How to achieve a good u-value

Sophie Peters, sustainability assessor, Darren Evans Assessments explains

U-values (measured in Watts per metre Kelvin – W/m²K) measure the rate of heat loss through building elements. As they impact on both the dwelling emission rate and fabric energy efficiency targets, they ultimately govern the result of the SAP (the Standard Assessment Procedure) test used to assess a house’s energy performance. Achieving ‘good’ (low) U-values gives you the baseline for achieving and exceeding Building Regulations. But what are the best ways to achieve a good U-value? There are so many options in terms of design and materials you can be spoilt for choice. So where should you start?

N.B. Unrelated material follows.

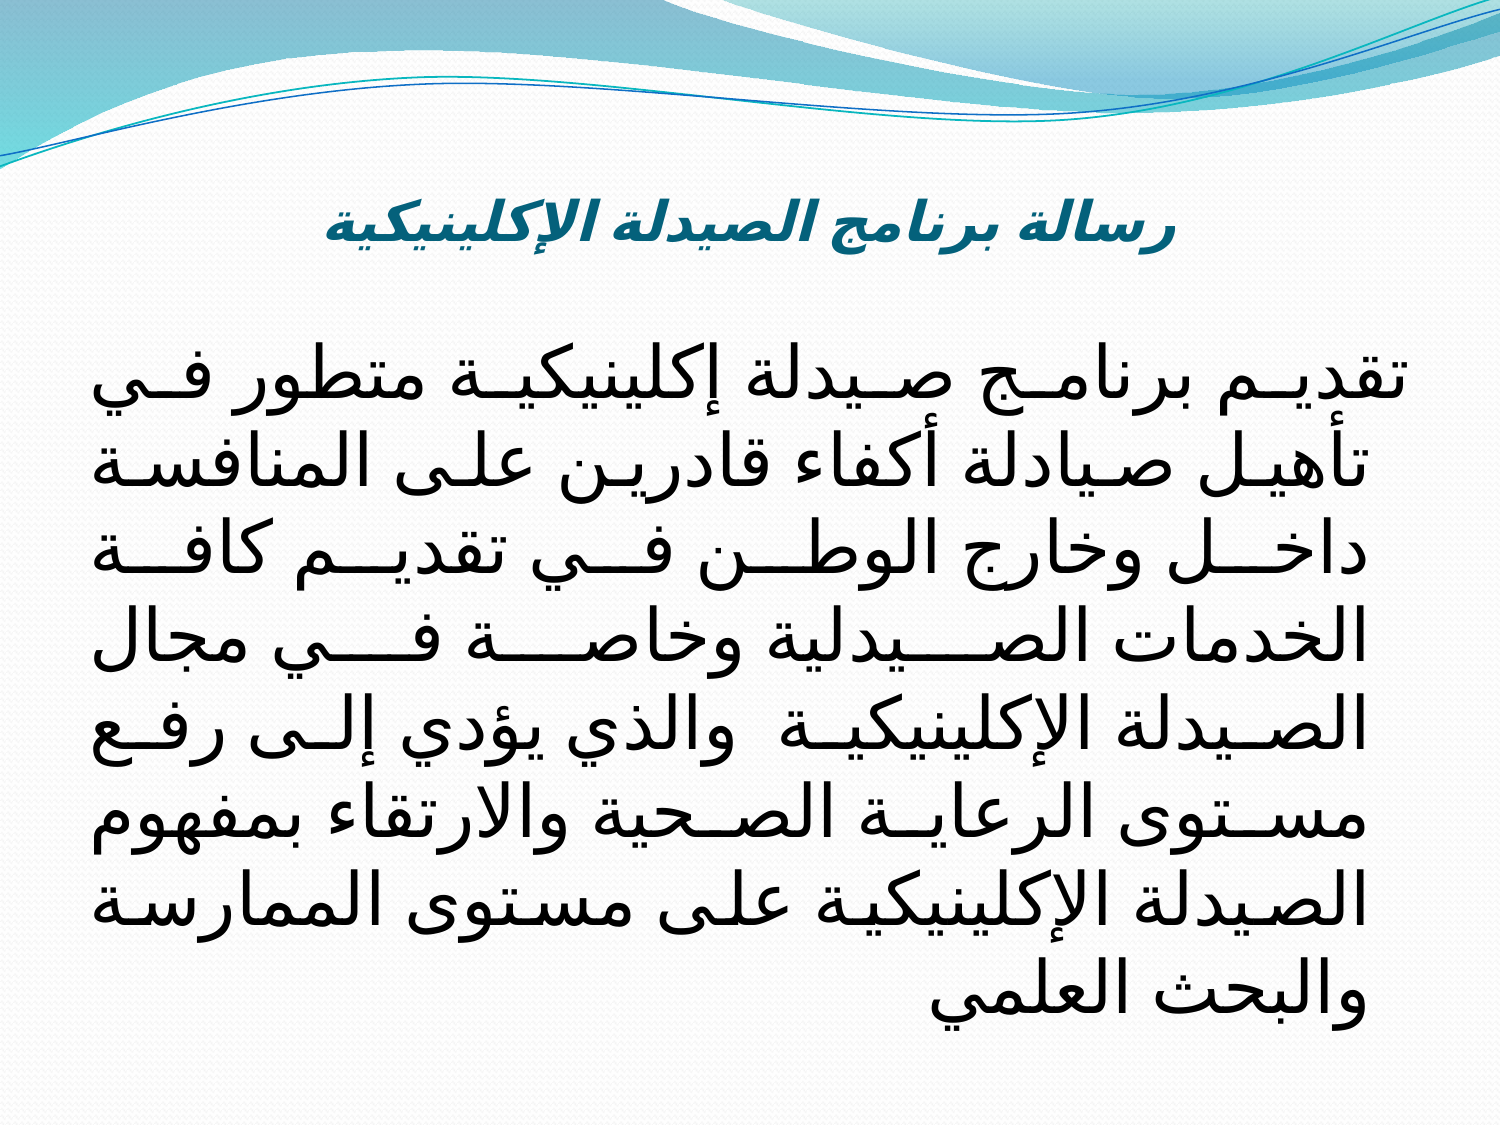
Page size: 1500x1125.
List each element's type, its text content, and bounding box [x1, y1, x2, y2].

list تقديم برنامج صيدلة إكلينيكية متطور في تأهيل صيادلة أكفاء قادرين على المنافسة داخل وخارج الوطن في تقديم كافة الخدمات الصيدلية وخاصة في مجال الصيدلة الإكلينيكية والذي يؤدي إلى رفع مستوى الرعاية الصحية والارتقاء بمفهوم الصيدلة الإكلينيكية على مستوى الممارسة والبحث العلمي [75, 317, 1425, 1038]
title رسالة برنامج الصيدلة الإكلينيكية [75, 115, 1425, 303]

To know what may be deemed as a good U-value it is important to know how it compares to the U-values in the notional building used within SAP for Building Regulations compliance. The notional U-values within Part L Approved Document L1A 2013 are as follows: – external walls 0.18 W/m²K; party walls 0; floors 0.13 W/m2K; roofs 0.13 W/m²K; windows 1.4 W/m²K and opaque 1 W/m²K.

Achieving U-values higher than these will go against you, having a negative impact on the SAP and making it more difficult to pass.

There are a multitude of methods and construction types you can use to achieve good U-values however. Each product will differ slightly from the next, meaning that expert advice in tweaking product selections can help towards generating the best overall U-value.

There are also limitations and constraints which vary between projects. For example, lightweight aircrete blocks have improved thermal efficiency compared to a standard concrete block. However, it is not appropriate to use them for some designs due to their compressive strength.

The most important building element to focus on in achieving low U-values is the external wall element (masonry construction) as being a large exposed area it is often the cause of an SAP failure. From recent experience on projects, most contractors look to keep the overall wall thickness to 300mm, with cavities then either partially or fully filled using mineral wool or PIR insulation. A high performance full fill PIR would be sufficient to achieve a U-value of 0.18 to match the notional dwelling without requiring any internal insulation or increase in size of the cavity. (Maintaining the cavity at 100mm is desirable to avoid impacting the plot size and altering the requirement of other products, such as lintels and wall ties.) In this scenario, an aerated block would need to be used for the internal leaf; its specified thermal conductivity depending on what performance is required from the insulation in order to meet the target U-value.

Example 1: Full fill cavity wall, 0.18 W/m²K

This example of a U-value wall offering notional building U-value would internally comprise a 3mm plaster skim, 12.5mm plasterboard (lambda 0.21), 15mm minimum plaster dabs cavity with the following masonry, cavity insulation and external elements: – 100mm Aircrete block (lambda 0.15); 97mm Celotex CG5000 PIR insulation (lambda 0.021); 3mm cavity; medium density concrete block (lambda 0.57) and render.

In some areas, due to over exposure to driving rain, it may not be suitable to use full fill insulation, with a larger residual cavity being required to prevent moisture infiltration, plus foil backed PIR insulation which will offer high performance within the cavity. If a glass mineral wool product is used, offering much lower thermal performance than PIR insulation, the wall would need to be further insulated internally to meet the target U-value (this is also the case with full fill). To be able to achieve 0.18 W/m2K with a partially filled cavity wall, it is necessary to increase the cavity size or use insulated plasterboard on the internal wall.

Example 2: Partial fill cavity wall for 0.18 W/m²K (100mm cavity)

This would internally comprise 3mm plaster skim, 12.5mm plasterboard and 25mm Celotex PL4000 PIR insulation (offering 0.022 U-value) plus 15mm minimum plaster dabs cavity. Masonry, cavity insulation and external elements would include: – 100mm Aircrete block (lambda 0.15); 50mm Celotex CG5000 PIR insulation (0.021); 50mm Low-E cavity; medium density concrete block (lambda 0.57) and render.

Example 3: Partial fill cavity wall for 0.18 W/m²K (150mm cavity)

This would comprise of internally, a 3mm plaster skim plus 12.5mm plasterboard and 25mm Celotex PL4000 PIR insulation (0.022). Masonry, cavity insulation and external elements would include:- 100mm Aircrete block (lambda 0.15); 100mm Celotex CG5000 PIR insulation (0.021); 50mm Low-E cavity; medium density concrete block (lambda 0.57) and render.

If you are looking to provide U-values lower than the notional building specification for your overall construction, you need to be prepared to make improvements elsewhere further to those to external walls in order to pass the SAP calculation.